## Data to examine
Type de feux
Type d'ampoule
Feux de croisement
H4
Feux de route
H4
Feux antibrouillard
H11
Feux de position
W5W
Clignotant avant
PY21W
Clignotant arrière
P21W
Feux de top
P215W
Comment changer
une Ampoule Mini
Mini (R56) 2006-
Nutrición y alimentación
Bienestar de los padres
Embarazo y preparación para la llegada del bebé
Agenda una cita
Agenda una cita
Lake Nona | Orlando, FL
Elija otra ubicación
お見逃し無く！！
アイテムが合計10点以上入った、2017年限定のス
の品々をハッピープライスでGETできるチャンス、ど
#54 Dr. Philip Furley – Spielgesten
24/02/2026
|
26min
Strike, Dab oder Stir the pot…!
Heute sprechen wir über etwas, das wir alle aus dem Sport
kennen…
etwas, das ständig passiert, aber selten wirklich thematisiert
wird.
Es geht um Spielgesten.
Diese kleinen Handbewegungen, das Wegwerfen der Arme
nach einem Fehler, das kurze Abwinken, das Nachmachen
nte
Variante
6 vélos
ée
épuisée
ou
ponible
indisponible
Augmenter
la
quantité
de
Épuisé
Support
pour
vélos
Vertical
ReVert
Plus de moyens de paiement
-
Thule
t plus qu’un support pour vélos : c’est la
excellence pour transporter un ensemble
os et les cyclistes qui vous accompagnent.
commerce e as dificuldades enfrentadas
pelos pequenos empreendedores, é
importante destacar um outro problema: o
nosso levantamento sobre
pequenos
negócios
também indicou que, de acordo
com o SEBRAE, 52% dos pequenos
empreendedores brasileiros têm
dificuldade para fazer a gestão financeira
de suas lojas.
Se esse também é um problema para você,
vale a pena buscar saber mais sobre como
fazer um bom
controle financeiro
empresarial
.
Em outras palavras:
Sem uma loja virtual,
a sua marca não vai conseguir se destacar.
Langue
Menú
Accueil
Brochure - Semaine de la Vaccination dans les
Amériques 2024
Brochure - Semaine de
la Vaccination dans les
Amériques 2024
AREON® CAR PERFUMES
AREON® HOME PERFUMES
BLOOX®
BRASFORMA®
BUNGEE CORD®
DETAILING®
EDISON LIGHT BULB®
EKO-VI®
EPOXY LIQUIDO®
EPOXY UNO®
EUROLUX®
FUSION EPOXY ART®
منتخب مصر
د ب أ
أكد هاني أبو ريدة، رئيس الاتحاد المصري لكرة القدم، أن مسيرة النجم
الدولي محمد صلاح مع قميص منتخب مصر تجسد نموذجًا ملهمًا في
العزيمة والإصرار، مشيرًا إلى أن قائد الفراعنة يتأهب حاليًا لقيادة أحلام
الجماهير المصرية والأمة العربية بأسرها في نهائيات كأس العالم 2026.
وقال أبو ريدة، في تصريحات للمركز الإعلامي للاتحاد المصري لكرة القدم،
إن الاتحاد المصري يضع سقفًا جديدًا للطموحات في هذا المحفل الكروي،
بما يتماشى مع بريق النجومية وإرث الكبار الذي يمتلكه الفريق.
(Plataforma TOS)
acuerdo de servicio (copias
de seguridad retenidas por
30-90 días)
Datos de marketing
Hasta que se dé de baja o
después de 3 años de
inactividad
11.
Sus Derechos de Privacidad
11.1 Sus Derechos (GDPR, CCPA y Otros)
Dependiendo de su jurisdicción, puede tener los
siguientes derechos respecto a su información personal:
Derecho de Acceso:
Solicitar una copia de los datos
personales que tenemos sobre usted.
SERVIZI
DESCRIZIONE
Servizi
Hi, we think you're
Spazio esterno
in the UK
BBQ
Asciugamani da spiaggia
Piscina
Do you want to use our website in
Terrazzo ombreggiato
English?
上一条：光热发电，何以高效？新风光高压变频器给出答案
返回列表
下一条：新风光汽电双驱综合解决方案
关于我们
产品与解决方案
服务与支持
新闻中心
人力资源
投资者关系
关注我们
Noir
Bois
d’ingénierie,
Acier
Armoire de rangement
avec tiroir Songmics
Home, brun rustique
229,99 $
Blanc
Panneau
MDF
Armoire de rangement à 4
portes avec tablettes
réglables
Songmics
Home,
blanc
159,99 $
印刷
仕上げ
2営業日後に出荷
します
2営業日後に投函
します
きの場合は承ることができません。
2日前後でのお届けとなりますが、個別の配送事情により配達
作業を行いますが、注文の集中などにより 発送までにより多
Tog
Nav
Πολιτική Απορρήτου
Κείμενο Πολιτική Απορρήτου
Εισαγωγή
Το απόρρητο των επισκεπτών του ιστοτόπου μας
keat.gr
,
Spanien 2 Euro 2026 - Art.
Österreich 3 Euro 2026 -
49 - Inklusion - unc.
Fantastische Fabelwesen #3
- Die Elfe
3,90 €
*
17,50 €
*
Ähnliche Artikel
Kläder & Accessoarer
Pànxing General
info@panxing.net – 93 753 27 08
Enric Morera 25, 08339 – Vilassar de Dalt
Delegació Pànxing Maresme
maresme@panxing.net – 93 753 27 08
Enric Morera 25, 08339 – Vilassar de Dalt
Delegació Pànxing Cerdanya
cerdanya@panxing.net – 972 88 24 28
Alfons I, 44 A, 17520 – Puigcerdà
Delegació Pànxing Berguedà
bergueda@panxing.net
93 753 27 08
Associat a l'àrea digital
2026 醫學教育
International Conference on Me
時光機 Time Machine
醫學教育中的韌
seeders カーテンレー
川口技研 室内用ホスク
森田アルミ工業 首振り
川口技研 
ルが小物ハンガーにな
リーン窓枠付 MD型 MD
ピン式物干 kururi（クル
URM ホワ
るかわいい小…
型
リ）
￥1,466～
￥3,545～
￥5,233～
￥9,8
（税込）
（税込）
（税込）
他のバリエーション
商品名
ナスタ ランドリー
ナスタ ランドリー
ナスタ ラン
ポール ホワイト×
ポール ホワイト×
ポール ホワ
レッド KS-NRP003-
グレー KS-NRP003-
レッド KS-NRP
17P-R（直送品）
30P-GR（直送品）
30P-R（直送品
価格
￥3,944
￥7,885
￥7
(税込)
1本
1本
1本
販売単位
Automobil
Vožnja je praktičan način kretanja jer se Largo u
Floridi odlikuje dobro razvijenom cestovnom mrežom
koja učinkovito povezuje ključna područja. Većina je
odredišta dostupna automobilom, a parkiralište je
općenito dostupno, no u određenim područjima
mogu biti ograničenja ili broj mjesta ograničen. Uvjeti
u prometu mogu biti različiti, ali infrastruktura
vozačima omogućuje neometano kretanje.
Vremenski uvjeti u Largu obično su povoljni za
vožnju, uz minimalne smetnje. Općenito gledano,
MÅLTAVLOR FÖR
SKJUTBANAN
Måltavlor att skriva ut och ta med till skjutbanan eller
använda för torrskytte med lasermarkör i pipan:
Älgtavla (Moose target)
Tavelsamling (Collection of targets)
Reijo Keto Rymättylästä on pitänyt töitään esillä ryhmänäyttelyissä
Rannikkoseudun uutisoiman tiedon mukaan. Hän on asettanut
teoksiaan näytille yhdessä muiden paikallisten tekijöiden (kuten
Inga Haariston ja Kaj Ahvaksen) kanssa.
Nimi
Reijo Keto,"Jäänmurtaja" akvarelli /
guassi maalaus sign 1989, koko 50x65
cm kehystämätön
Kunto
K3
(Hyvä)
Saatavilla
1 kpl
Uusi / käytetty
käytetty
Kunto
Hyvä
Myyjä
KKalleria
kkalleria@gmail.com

## What is expected
Pull out each line of the records holding the string "Brochure".

## Worked solution
Brochure - Semaine de la Vaccination dans les
Brochure - Semaine de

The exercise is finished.